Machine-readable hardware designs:
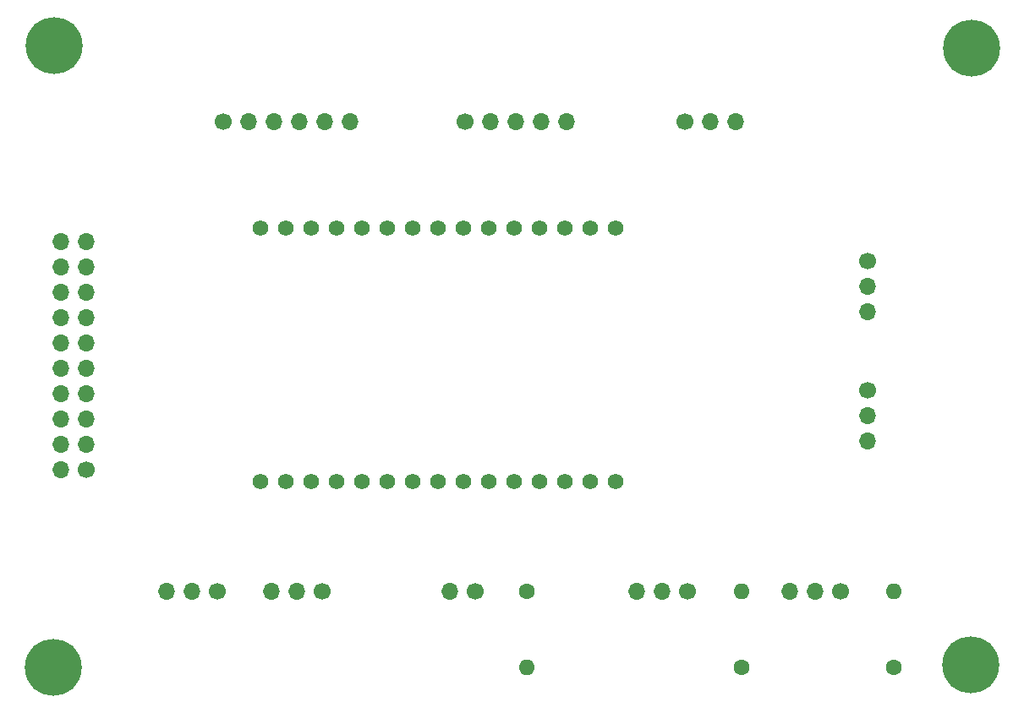
<source format=gbr>
G04 #@! TF.GenerationSoftware,KiCad,Pcbnew,(5.1.10)-1*
G04 #@! TF.CreationDate,2021-10-14T18:13:08-03:00*
G04 #@! TF.ProjectId,esp32_shield,65737033-325f-4736-9869-656c642e6b69,rev?*
G04 #@! TF.SameCoordinates,Original*
G04 #@! TF.FileFunction,Soldermask,Top*
G04 #@! TF.FilePolarity,Negative*
%FSLAX46Y46*%
G04 Gerber Fmt 4.6, Leading zero omitted, Abs format (unit mm)*
G04 Created by KiCad (PCBNEW (5.1.10)-1) date 2021-10-14 18:13:08*
%MOMM*%
%LPD*%
G01*
G04 APERTURE LIST*
%ADD10C,1.700000*%
%ADD11O,1.700000X1.700000*%
%ADD12O,1.600000X1.600000*%
%ADD13C,1.600000*%
%ADD14C,1.560000*%
%ADD15C,5.700000*%
G04 APERTURE END LIST*
D10*
G04 #@! TO.C,J7*
X135764621Y-114995560D03*
D11*
X133224621Y-114995560D03*
G04 #@! TD*
G04 #@! TO.C,J3*
X174994580Y-99930820D03*
X174994580Y-97390820D03*
D10*
X174994580Y-94850820D03*
G04 #@! TD*
G04 #@! TO.C,J2*
X174994580Y-81896820D03*
D11*
X174994580Y-84436820D03*
X174994580Y-86976820D03*
G04 #@! TD*
D10*
G04 #@! TO.C,J6*
X156716740Y-67942060D03*
D11*
X159256740Y-67942060D03*
X161796740Y-67942060D03*
G04 #@! TD*
D10*
G04 #@! TO.C,J8*
X110488740Y-67942060D03*
D11*
X113028740Y-67942060D03*
X115568740Y-67942060D03*
X118108740Y-67942060D03*
X120648740Y-67942060D03*
X123188740Y-67942060D03*
G04 #@! TD*
G04 #@! TO.C,J10*
X167244349Y-115059060D03*
X169784349Y-115059060D03*
D10*
X172324349Y-115059060D03*
G04 #@! TD*
G04 #@! TO.C,J9*
X156954657Y-115059060D03*
D11*
X154414657Y-115059060D03*
X151874657Y-115059060D03*
G04 #@! TD*
D10*
G04 #@! TO.C,J1*
X96823540Y-102820820D03*
D11*
X94283540Y-102820820D03*
X96823540Y-100280820D03*
X94283540Y-100280820D03*
X96823540Y-97740820D03*
X94283540Y-97740820D03*
X96823540Y-95200820D03*
X94283540Y-95200820D03*
X96823540Y-92660820D03*
X94283540Y-92660820D03*
X96823540Y-90120820D03*
X94283540Y-90120820D03*
X96823540Y-87580820D03*
X94283540Y-87580820D03*
X96823540Y-85040820D03*
X94283540Y-85040820D03*
X96823540Y-82500820D03*
X94283540Y-82500820D03*
X96823540Y-79960820D03*
X94283540Y-79960820D03*
G04 #@! TD*
G04 #@! TO.C,J5*
X115314740Y-115059060D03*
X117854740Y-115059060D03*
D10*
X120394740Y-115059060D03*
G04 #@! TD*
G04 #@! TO.C,J4*
X109900585Y-115059060D03*
D11*
X107360585Y-115059060D03*
X104820585Y-115059060D03*
G04 #@! TD*
D10*
G04 #@! TO.C,J11*
X134706740Y-67942060D03*
D11*
X137246740Y-67942060D03*
X139786740Y-67942060D03*
X142326740Y-67942060D03*
X144866740Y-67942060D03*
G04 #@! TD*
D12*
G04 #@! TO.C,R3*
X177671740Y-115059060D03*
D13*
X177671740Y-122679060D03*
G04 #@! TD*
G04 #@! TO.C,R1*
X140905240Y-114995560D03*
D12*
X140905240Y-122615560D03*
G04 #@! TD*
D13*
G04 #@! TO.C,R2*
X162431740Y-122679060D03*
D12*
X162431740Y-115059060D03*
G04 #@! TD*
D14*
G04 #@! TO.C,U1*
X147233580Y-78658320D03*
X144693580Y-78658320D03*
X142153580Y-78658320D03*
X139613580Y-78658320D03*
X137073580Y-78658320D03*
X134533580Y-78658320D03*
X131993580Y-78658320D03*
X129453580Y-78658320D03*
X126913580Y-78658320D03*
X124373580Y-78658320D03*
X121833580Y-78658320D03*
X119293580Y-78658320D03*
X116753580Y-78658320D03*
X114213580Y-78658320D03*
X149773580Y-104058320D03*
X147233580Y-104058320D03*
X144693580Y-104058320D03*
X142153580Y-104058320D03*
X139613580Y-104058320D03*
X137073580Y-104058320D03*
X134533580Y-104058320D03*
X131993580Y-104058320D03*
X129453580Y-104058320D03*
X126913580Y-104058320D03*
X124373580Y-104058320D03*
X121833580Y-104058320D03*
X119293580Y-104058320D03*
X116753580Y-104058320D03*
X114213580Y-104058320D03*
X149773580Y-78658320D03*
G04 #@! TD*
D15*
G04 #@! TO.C,H1*
X93580000Y-60308000D03*
G04 #@! TD*
G04 #@! TO.C,H2*
X93453000Y-122665000D03*
G04 #@! TD*
G04 #@! TO.C,H3*
X185401000Y-60562000D03*
G04 #@! TD*
G04 #@! TO.C,H4*
X185318400Y-122402600D03*
G04 #@! TD*
M02*

</source>
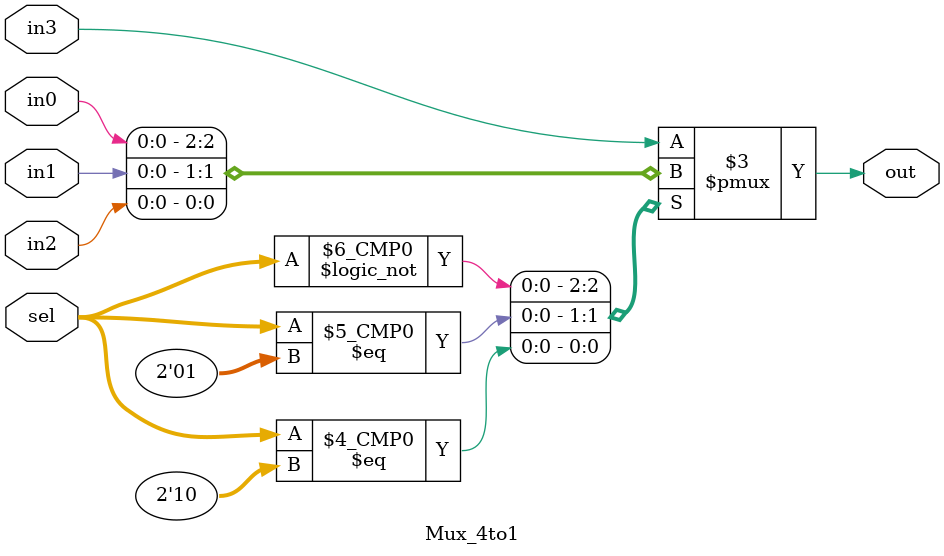
<source format=v>
`timescale 1ns/1ns

module Mux_4to1 (out, in0, in1, in2, in3, sel);
    output out;
    input in0, in1, in2, in3;
    input [1:0] sel;
    
    reg out;
    always @(sel or in0 or in1 or in2 or in3)
    begin
        case (sel)
            2'b00: out = in0;
            2'b01: out = in1;
            2'b10: out = in2;
            default: out = in3;
        endcase
    end

endmodule
</source>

— TASK OBJECTIVE —
Every line above that holds the word "LIST" needs to be copied.

— ANSWER SPACE —
G04 APERTURE LIST*
G04 APERTURE END LIST*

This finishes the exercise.